Posts Tagged ‘Eddie Flournoy’

FELLOW TRAVELERS

November 3, 2008

May 31, 1959, Riverside Raceway: The Russians dominate the heavens with Sputnik, a satellite designed to determine the density of the upper atmosphere and return data about the ionosphere via a pair of radio transmitters.

It’s Memorial Day weekend – when the US of A honors its war dead – and Eisenhower/martini-shaker America is having enough problems coming to terms with the Russkie’s satellites that continue to buzz the stratosphere whereupon an Ozzie & Harriet-type couple is motoring down the surface streets near Disneyland and they encounter what looks like a spaceship strapped-down on the back of a flat, open trailer, being towed by a 1956 Chevrolet station wagon.

In the front seats of the Chevy are a couple of beat looking young men, “Jazzy Jim” Nelson and “Jocko” Johnson. In the back is a lone black man, pit man Eddie Flournoy.

As the couple pass the spaceship-time machine looking thingie, they do a double take. The Harriet-type drops her jaw. The Ozzie-type scratches his crewcut. As disturbed as they are about the Communist threat of interstellar superiority, they are unsure if these are the guys they want on “our side.”

After Jocko and Jazzy unload their streamlined dragster off of the trailer, the world stops in its rotation: On this day, the Jocko’s Porting Service entry, a rear engine dragster blanketed in aluminum lovingly hand-formed by Jocko, sets a 1/4 elapsed time record, as driver “Jazzy Jim” stops the clocks in 8.35 seconds. To Jocko, it is an empirical display of the equation wot says: horsepower less drag equals an ungawdly acceleration. His stealthy car slithers through the slipstream and into the history books.

In a direct contrast, at an Air Force base in Kansas, Glen Leasher in the Sullivan, Martin and Leasher AA/Fuel “rail” claims a 1/4 mile speed record of 185 mph the day before…

Dragster were called “rails” or “railjobs” for a reason: They were either sedans stripped of all body work or were purpose built chassis that were nothing but tubing. Jocko’s Porting Service was different: The damn thing looked like it was from another planet, but was influenced by various land speed record setters such as the Bluebirds of Malcolm Campbell, George Eyston’s Thunderbolt and the Railton Special of John Cobb, which, at the time of Jocko and Jazzy blasting into the record books, held the Land Speed Record at 394 mph for over a decade.

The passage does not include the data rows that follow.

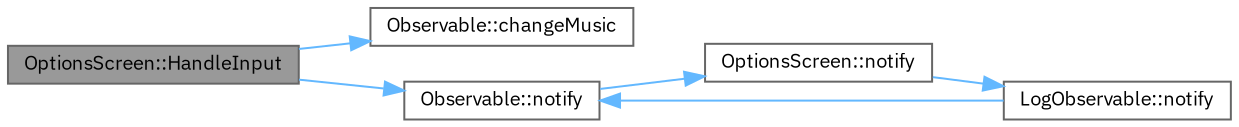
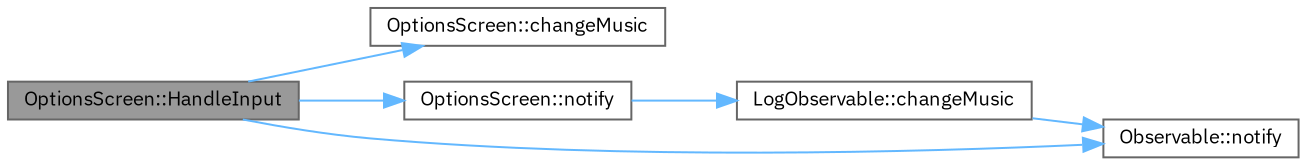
  digraph {
    fontname="IBM Plex Sans"
    rankdir=LR
    node [color=grey40 fillcolor=white fontname="IBM Plex Sans" fontsize=10 shape=box style=filled]
    edge [color=steelblue1 fontname="IBM Plex Sans" fontsize=10 labelfontname=Helvetica labelfontsize=10 style=solid]
    n1 [color=gray40 fillcolor=grey60 fontcolor=black height=0.2 label="OptionsScreen::HandleInput" width=0.4]
-   n2 [height=0.2 label="Observable::changeMusic" width=0.4]
+   n2 [height=0.2 label="OptionsScreen::changeMusic" width=0.4]
    n3 [height=0.2 label="OptionsScreen::notify" width=0.4]
    n4 [height=0.2 label="Observable::notify" width=0.4]
-   n5 [height=0.2 label="LogObservable::notify" width=0.4]
+   n5 [height=0.2 label="LogObservable::changeMusic" width=0.4]
    n1 -> n2
-   n4 -> n3
+   n1 -> n3
    n1 -> n4
    n3 -> n5
    n5 -> n4
  }
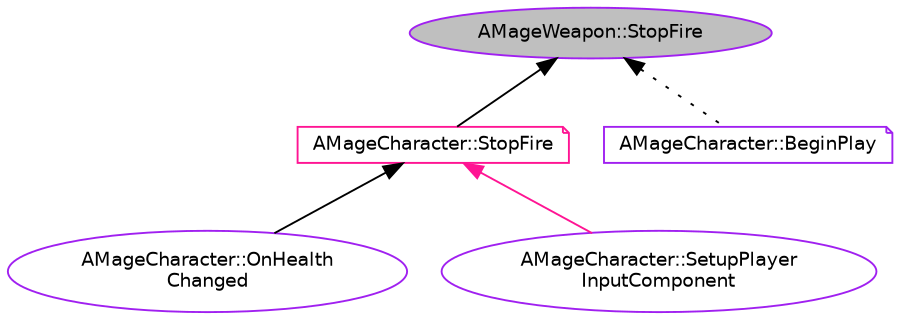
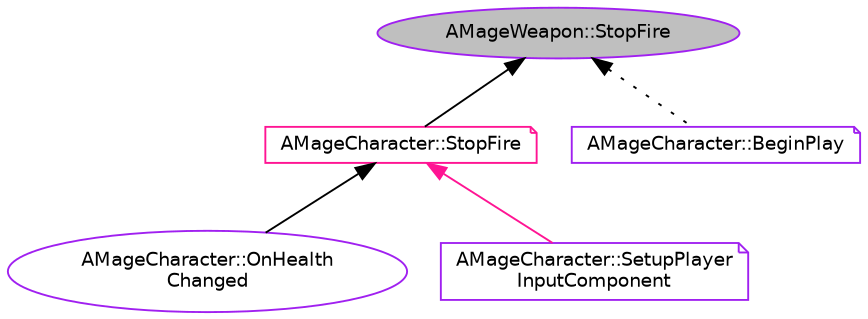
  digraph {
    rankdir=TB
    node [color=purple fillcolor=white fontname=Helvetica fontsize=10 shape=note style=filled]
    edge [color=black dir=back fontname=Helvetica fontsize=10 labelfontname=Helvetica labelfontsize=10 style=solid]
    n1 [fillcolor=grey75 fontcolor=black height=0.2 label="AMageWeapon::StopFire" shape=ellipse width=0.4]
    n2 [color=deeppink height=0.2 label="AMageCharacter::StopFire" width=0.4]
    n3 [height=0.2 label="AMageCharacter::BeginPlay" width=0.4]
    n4 [height=0.2 label="AMageCharacter::OnHealth\lChanged" shape=ellipse width=0.4]
-   n5 [height=0.2 label="AMageCharacter::SetupPlayer\lInputComponent" shape=ellipse width=0.4]
+   n5 [height=0.2 label="AMageCharacter::SetupPlayer\lInputComponent" width=0.4]
    n1 -> n2
    n1 -> n3 [style=dotted]
    n2 -> n4
    n2 -> n5 [color=deeppink]
  }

(To avoid confusion, it helps to remember that the Land Speed Record is the average speed between two timers set exactly one mile apart. This is after a running start of as much as six miles. It is the average speed of two timed runs, back-to-back within an hour, run in opposite directions. Conversely, drag racing records are measured by timing lights triggered 66 feet before the finish line and 66 aft, for a total distance of 132 feet, which is 1/10th of the distance of the race course (a 1/4 mile equaling 1320 feet.)

Because the drag strip runs are more of a sprint and less of a marathon, the use of nitromethane – a highly destructive fuel – was used by drag racers such as Jocko Johnson, whose specialty was “porting” the cylinder heads’ combustion chambers for burning nitro, a rather delicate science as the porter had to re-engineer the heads on an engine designed for a passenger car that would normally burn gasoline. Johnson had “porting” down to a science, but he was the first drag racer to also factor in the science of aerodynamics, which had previously been the domain of the Land Speed Record guys and aerospace.

Although the LSR crowd had tapped into decreasing both wind resistance and drag, they did not utilize exotic fuels in the rather prodigious amounts that the dragster guys did, who had no fear of “tipping the can” with the “yellow stuff” or “liquid horsepower.”

The LSR competitors made horsepower another way: with gobs of cubic inch displacement, via engines that had come out of fighter planes. To see these giant, beastly machines blubber down the Salt Flats of Bonneville with massive puffs of black smoke billowing out of the exhaust was a truly unique spectacle.

(In the 30s, the Germans had burned nitro with an automotive, streamlined vehicle, albeit with tragic results: Berndt Rosemeyer, a national hero of the Third Reich, was killed while racing on the autobahn at a speed of 280-something mph in the Auto Union GP, whose design pre-saged that of the Top Fuel dragster (supercharged engine, with nitromethane as a fuel) by a quarter of a century . The Auto Union GP was ultimately co-opted by the Third Reich, much to the consternation of Ferdinand Porsche, the car’s designer, who ultimately shuttered the project, as a political gesture as much as anything else… )

But the salient point among all of the digressions is the reality that Jocko Johnson had created a package that had the best of both worlds: a streamlined dragster that had plenty of downforce without much drag (the opposite of thrust) and aided by a powerful badass hemi, huffing on nitro.

Streamlining rarely paid off on the drag strip. The weight penalty of the added body work negated the benefits of slipping through the air stream.

The Jocko’s Porting Service ‘liner is history’s exception.